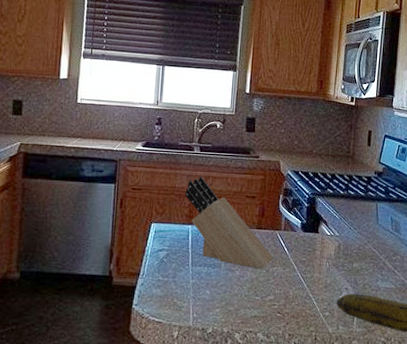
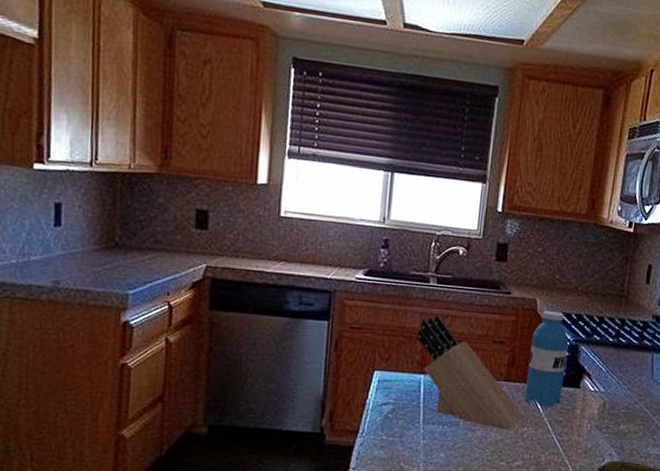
water bottle: none [274,170,308,250] -> present [525,311,569,407]

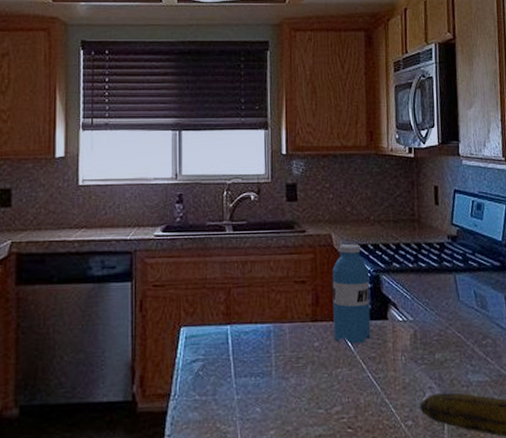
knife block: present [417,315,524,430] -> none [219,262,336,373]

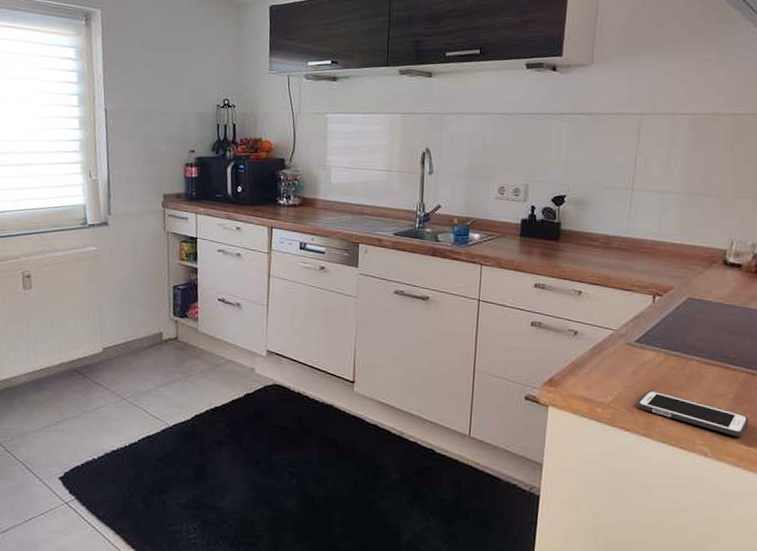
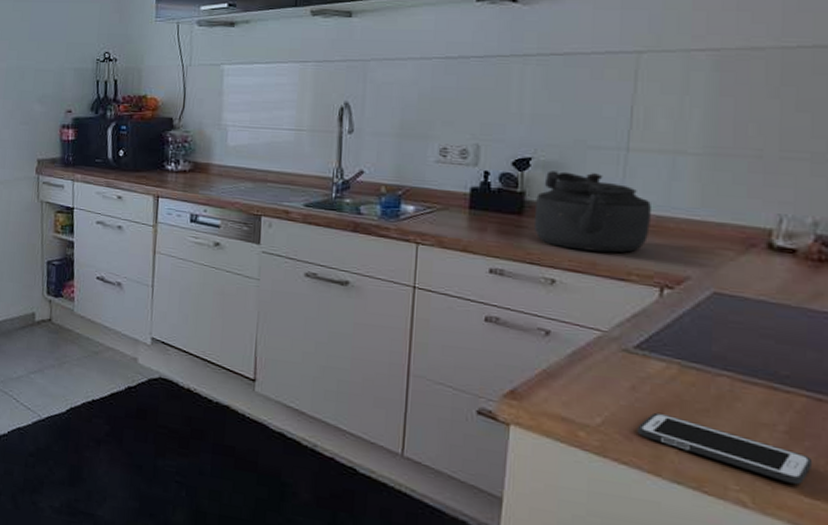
kettle: none [566,206,649,270] -> present [533,170,653,253]

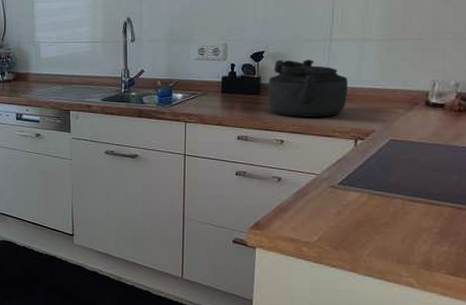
cell phone: present [637,412,813,485] -> none [342,228,456,268]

▶ [Assignment] Word for word, return the material above, but drop the pictures.

▶ [Response to this exercise]
water bottle: none [274,170,308,250] -> present [525,311,569,407]

knife block: present [417,315,524,430] -> none [219,262,336,373]

kettle: none [566,206,649,270] -> present [533,170,653,253]

cell phone: present [637,412,813,485] -> none [342,228,456,268]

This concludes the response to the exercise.